++++ Records for this task ++++
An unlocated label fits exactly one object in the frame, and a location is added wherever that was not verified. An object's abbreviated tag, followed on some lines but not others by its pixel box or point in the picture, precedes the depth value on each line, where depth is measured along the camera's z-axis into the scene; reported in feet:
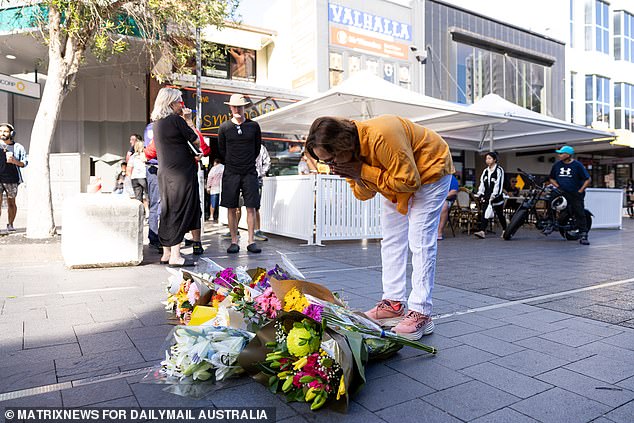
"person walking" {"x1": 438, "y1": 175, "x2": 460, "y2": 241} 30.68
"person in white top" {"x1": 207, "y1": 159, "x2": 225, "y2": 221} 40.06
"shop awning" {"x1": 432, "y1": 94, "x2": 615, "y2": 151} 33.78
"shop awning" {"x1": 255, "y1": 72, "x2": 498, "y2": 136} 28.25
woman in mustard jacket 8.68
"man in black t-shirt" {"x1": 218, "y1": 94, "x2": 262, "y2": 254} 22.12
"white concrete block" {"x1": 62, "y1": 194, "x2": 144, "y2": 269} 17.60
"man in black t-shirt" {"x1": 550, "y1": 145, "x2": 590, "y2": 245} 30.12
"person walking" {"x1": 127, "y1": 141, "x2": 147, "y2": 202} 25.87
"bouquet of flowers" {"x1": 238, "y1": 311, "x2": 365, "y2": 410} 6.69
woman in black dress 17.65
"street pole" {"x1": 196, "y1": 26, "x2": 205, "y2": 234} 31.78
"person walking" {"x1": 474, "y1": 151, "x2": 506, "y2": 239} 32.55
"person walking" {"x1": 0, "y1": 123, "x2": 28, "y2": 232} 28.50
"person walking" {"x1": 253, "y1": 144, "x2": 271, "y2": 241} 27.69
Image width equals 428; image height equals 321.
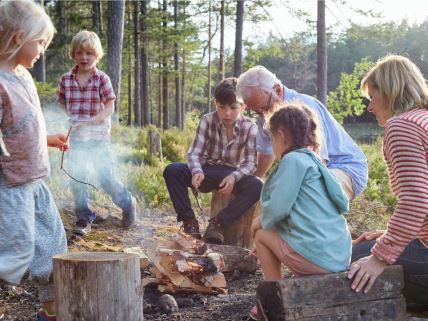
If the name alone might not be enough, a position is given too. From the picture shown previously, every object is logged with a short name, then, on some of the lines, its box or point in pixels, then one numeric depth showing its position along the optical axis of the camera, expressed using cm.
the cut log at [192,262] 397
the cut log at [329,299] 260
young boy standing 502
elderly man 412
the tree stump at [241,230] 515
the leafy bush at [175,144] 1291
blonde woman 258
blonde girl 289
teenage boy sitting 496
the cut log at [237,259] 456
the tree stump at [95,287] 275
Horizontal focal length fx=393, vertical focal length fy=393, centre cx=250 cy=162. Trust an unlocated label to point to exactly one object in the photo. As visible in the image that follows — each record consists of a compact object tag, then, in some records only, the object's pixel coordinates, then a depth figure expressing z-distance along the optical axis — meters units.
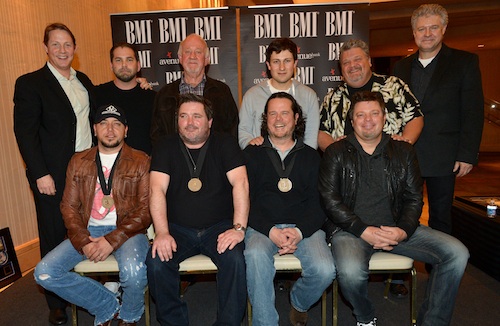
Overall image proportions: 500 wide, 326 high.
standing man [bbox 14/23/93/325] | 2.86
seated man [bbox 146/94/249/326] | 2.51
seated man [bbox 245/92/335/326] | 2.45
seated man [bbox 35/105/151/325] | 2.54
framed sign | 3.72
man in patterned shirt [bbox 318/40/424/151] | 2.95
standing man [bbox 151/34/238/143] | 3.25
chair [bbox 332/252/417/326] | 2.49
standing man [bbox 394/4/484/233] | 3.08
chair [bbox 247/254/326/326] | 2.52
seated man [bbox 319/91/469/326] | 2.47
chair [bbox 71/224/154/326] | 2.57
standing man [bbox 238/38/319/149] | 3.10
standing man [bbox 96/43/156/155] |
++++
(Action item): With "chair" as the string to look for, count the matching lines in the entries above and report only the number.

(Response for this exercise): 3